Ken Brown, JD, MPA, PhD, FACHE, executive vice chancellor and chief operations officer of the University of Tennessee Health Science Center (UTHSC), was a guest speaker at the recent World Korean Medical Organization meeting in New York City, addressing the issue of pharmaceutical supply chain safety. His participation in the international health care convention reflects UTHSC’s growing presence on the national and international pharmaceutical stage, as the university prepares to build a state-of-the-art pharmaceutical manufacturing facility on campus.
The convention brought together more than 400 physicians, medical students and leaders of the health care industry from all over the world to network and talk about issues facing the global health care community.
Dr. Brown said he focused his address on “heightening the awareness of the importance of preserving the integrity of the pharmaceutical supply chain.” The issue of safety in the drug industry is particularly important for consumers in light of the growing Internet pharmaceutical market and the emerging international problem of counterfeit drug manufacturing, he said.
“If you don’t know where a drug was manufactured, if you don’t know how the drug has been shipped, if you don’t know who handled the drug, you really don’t know if it is safe for you to take,” Dr. Brown said. “We’ve seen experiences right here in Tennessee that show what happens when drugs aren’t manufactured to the appropriate standards, precious lives are lost.”
Dr. Brown cited the example of the 2012 outbreak of fungal meningitis that killed more than 60 people who received contaminated epidural steroid injections packaged and marketed by a compounding pharmacy in Massachusetts. In Tennessee, at least 16 patients died and more than 150 were sickened by the drug that was shipped to 76 facilities in 23 states.
Speaking to an audience that included many Korean medical students, Dr. Brown stressed that health care providers, including physicians, have a major responsibility in ensuring the safety of the pharmaceuticals they buy and administer.

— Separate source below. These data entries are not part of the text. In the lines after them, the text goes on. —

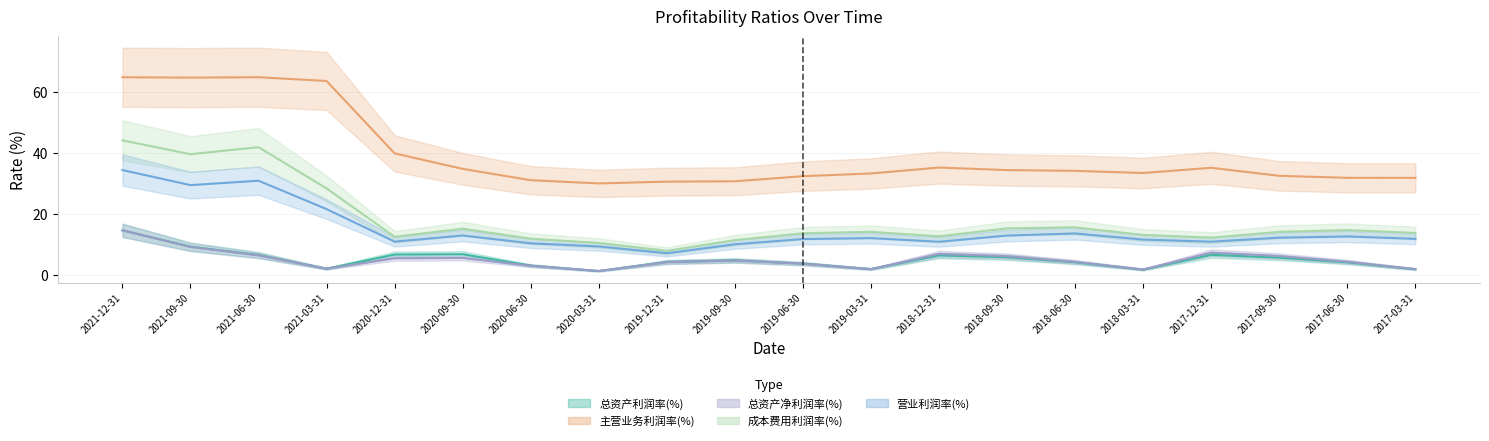

Which series has the largest range (max minus min)?

成本费用利润率(%)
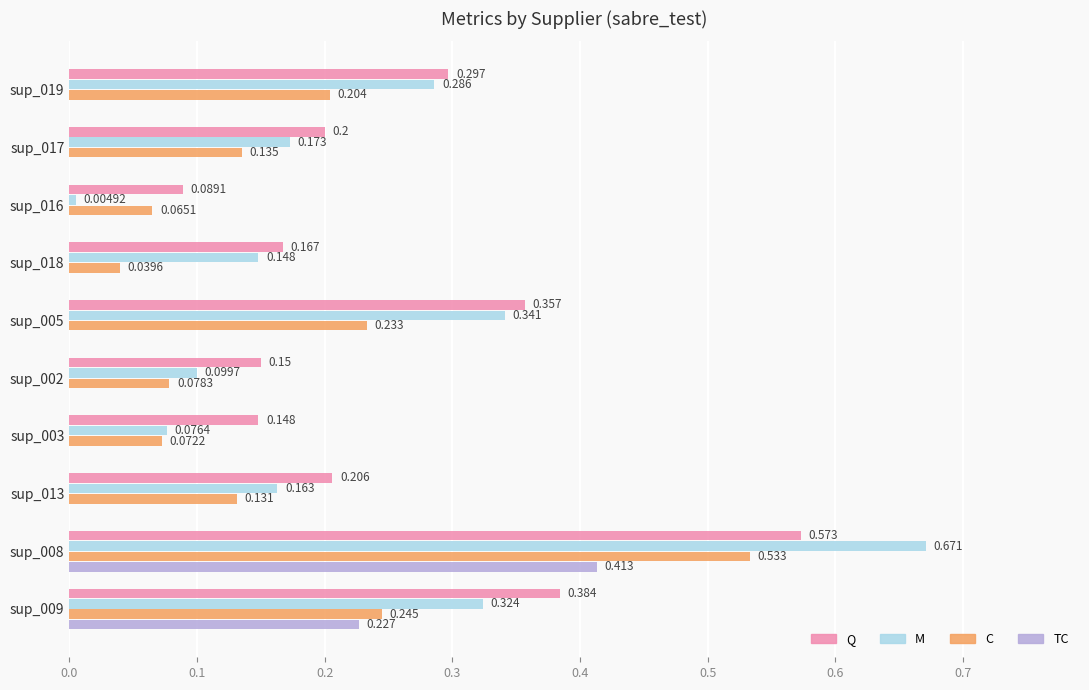

Which series has the largest total across all categories?

Q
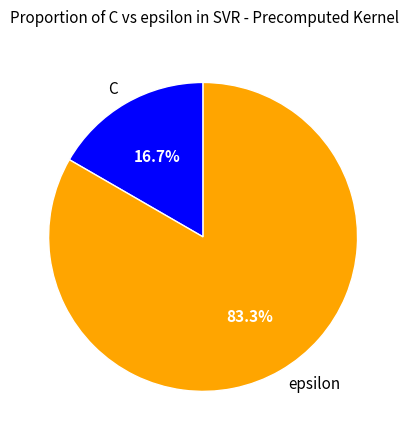

How many segments does this pie chart have?

2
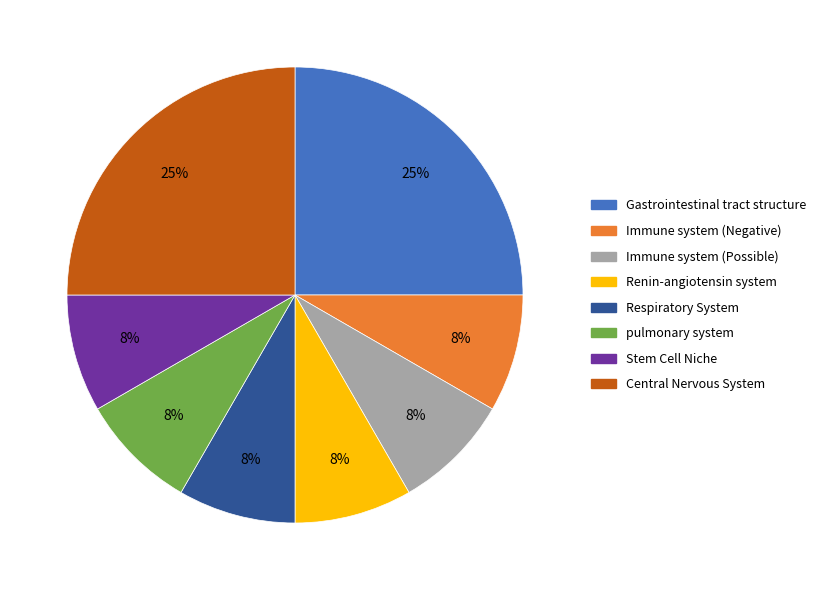

The Immune system (Possible) slice represents 8% of the pie. True or false?

True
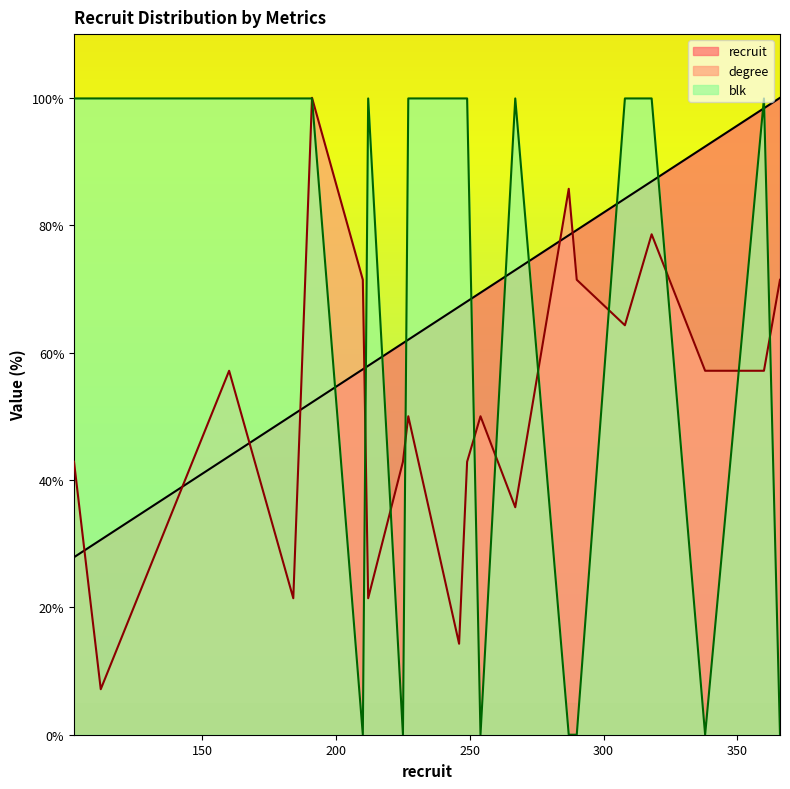

What are all the series names shown in the legend?

recruit, degree, blk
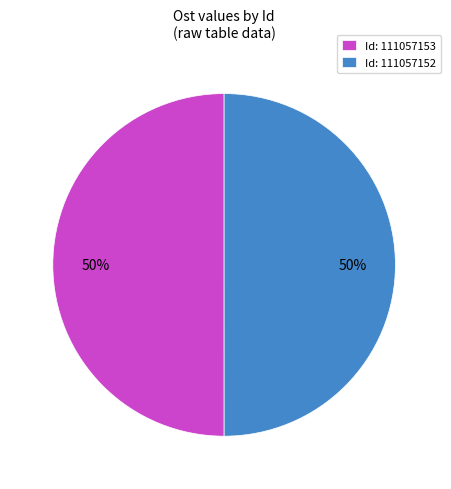

Approximately how many times larger is the value at Id: 111057152 compared to Id: 111057153?

1.0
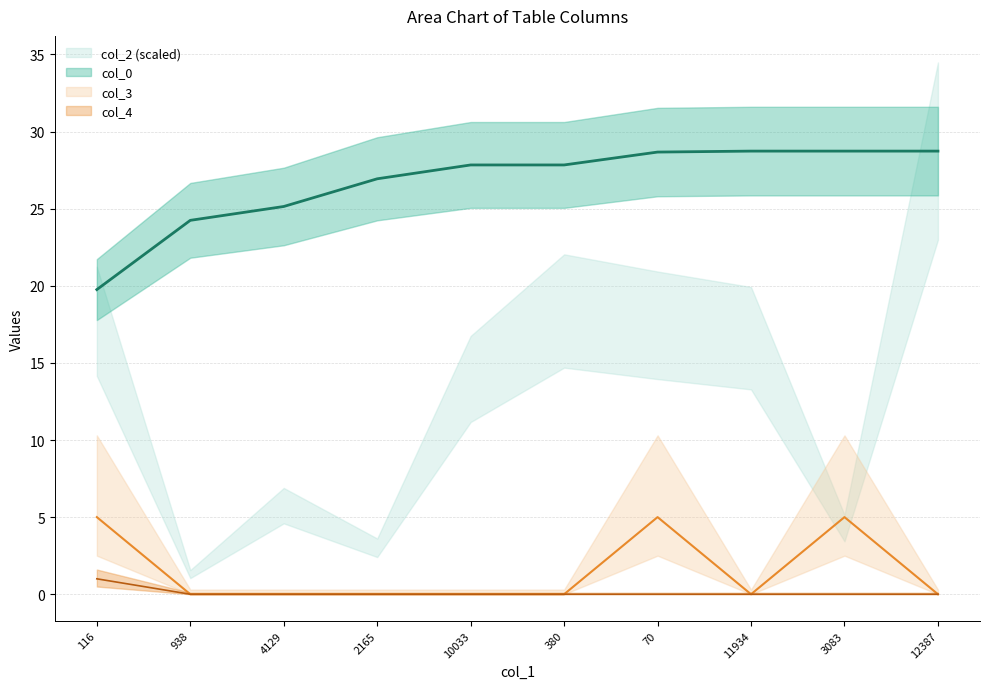

How many positive values does the col_3 series have?

3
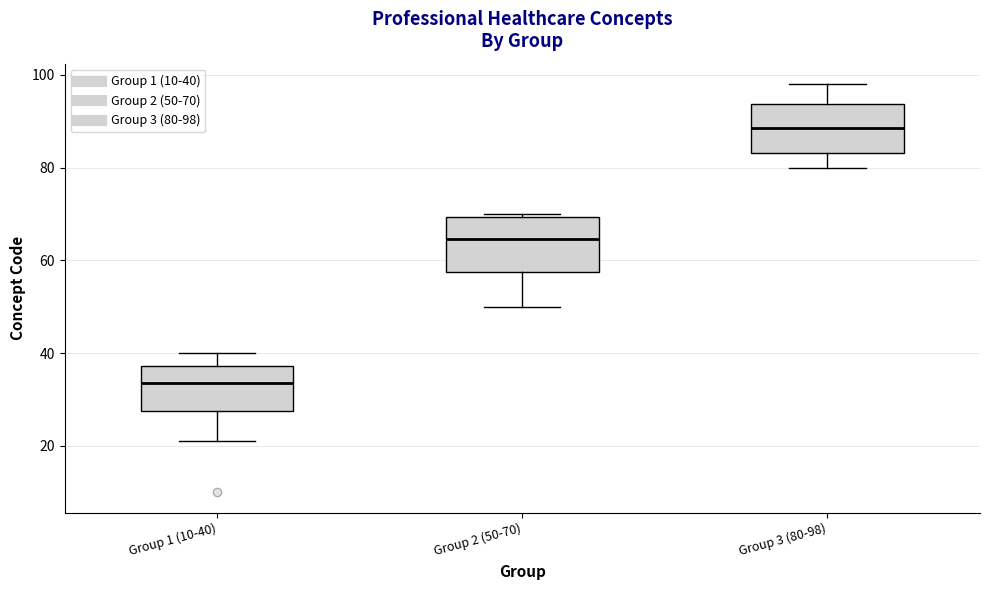

Reading left to right, transcribe this box plot: for each box, give where its median line is, the range the box spans, and where its two whiskers end, as read against the y-axis. The values are not printed on the chart, so give them approximately, as read against the axis.

Group 1 (10-40): median 34, box 28 to 38, whiskers 22 to 40
Group 2 (50-70): median 64, box 58 to 70, whiskers 50 to 70 (just above the box's upper edge)
Group 3 (80-98): median 88, box 84 to 94, whiskers 80 to 98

“It doesn’t matter that they practice medicine in Korea or that they practice medicine here in the United States or that they practice medicine in some developing Third World country, they have a responsibility in the pharmaceutical supply chain,” he said. “As the person who is the point of delivery of care to a patient, physicians need to know their responsibility is much greater than just giving the patient the medication and assuming that all of the other appropriate things that should have been done have been done.”
UTHSC is particularly interested in issues of supply chain safety and in networking with pharmaceutical companies around the globe, as it prepares to break ground later this year on the Plough Center for Sterile Drug Delivery Systems on campus, a roughly $16 million Good Manufacturing Practice pharmaceutical facility. “We can manufacture pharmaceuticals for any company, and in doing so, we will ensure the absolute integrity of the drugs that we manufacture,” Dr. Brown said. “By being directly involved in the manufacturing, shipping and verification of appropriate delivery, we can control what the supply chain looks like.”
In May, Dr. Brown traveled to China to attend a conference of the Asia-Pacific Economic Cooperation, a forum that supports sustainable economic growth in the Asia-Pacific region. The conference focused on global concerns related to pharmaceutical supply chain security. The invitation to the Korean medical conference stemmed from that meeting.